In this passage, Mrs. Dalloway is reminiscing about times before the War, when her Uncle Williams taught her about gloves and shoes. Perhaps her Uncle taking her to good glove shops inspired her liking for gloves that she still has today, but now it seems like she is comparing that passion that her and her Uncle had shared together with the kind of bond that she has with her own daughter, Elizabeth, which seems like not a very strong one, since they do not seem to care about a lot of the same things. Maybe this passage is about how wars can negatively affect the world, since Mrs. Dalloway implies that this glove store she is looking at does not make their gloves as perfectly as they used to, or it could also be about how she wishes to be as close with her daughter as she used to be with Uncle William.

Woolf, Virginia. Mrs. Dalloway.
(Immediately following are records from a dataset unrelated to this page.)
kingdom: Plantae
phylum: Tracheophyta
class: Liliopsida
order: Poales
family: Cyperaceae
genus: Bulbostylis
Harcourt, Inc., 1925, page 11.

“The Middle Years” by Henry James Commonplace-Book Entry: Prediction of Future Apprentice

“Chance had brought the weary man of letters face to face with the greatest admirer in the new generation whom it was supposable he possessed. The admirer, in truth, was mystifying, so rare a case was it to find a bristling young doctor–he looked like a German physiologist–enamoured of literary form. It was an accident, but happier than most accidents, so that Dencombe, exhilarated as well as confounded, spent half an hour in making his visitor talk while he kept himself quiet.”

James, Henry. “The Middle Years.” Henry James: Complete Stories 1892-1898, The Library of America, 1996, page 342.

Tone change in Dencombe from reminiscent and sorrowful to pleasantly surprised and appreciative. It seems as though meeting Doctor Hugh, a smart and young admirer of Dencombe’s artistic touch in literature, was a rare, fateful occurrence to Dencombe, which seems to make him truly happy and forget his mournful attitude that his old age has given him about life. Perhaps when Dencombe reveals his true identity to Doctor Hugh, he could solve his problem of not having enough time left to create more books using his refined talent, by training Doctor Hugh to become his successor in creating artful stories for him, so that his legacy as an author can still live on through Doctor Hugh, whom Dencombe also seems to admire in return.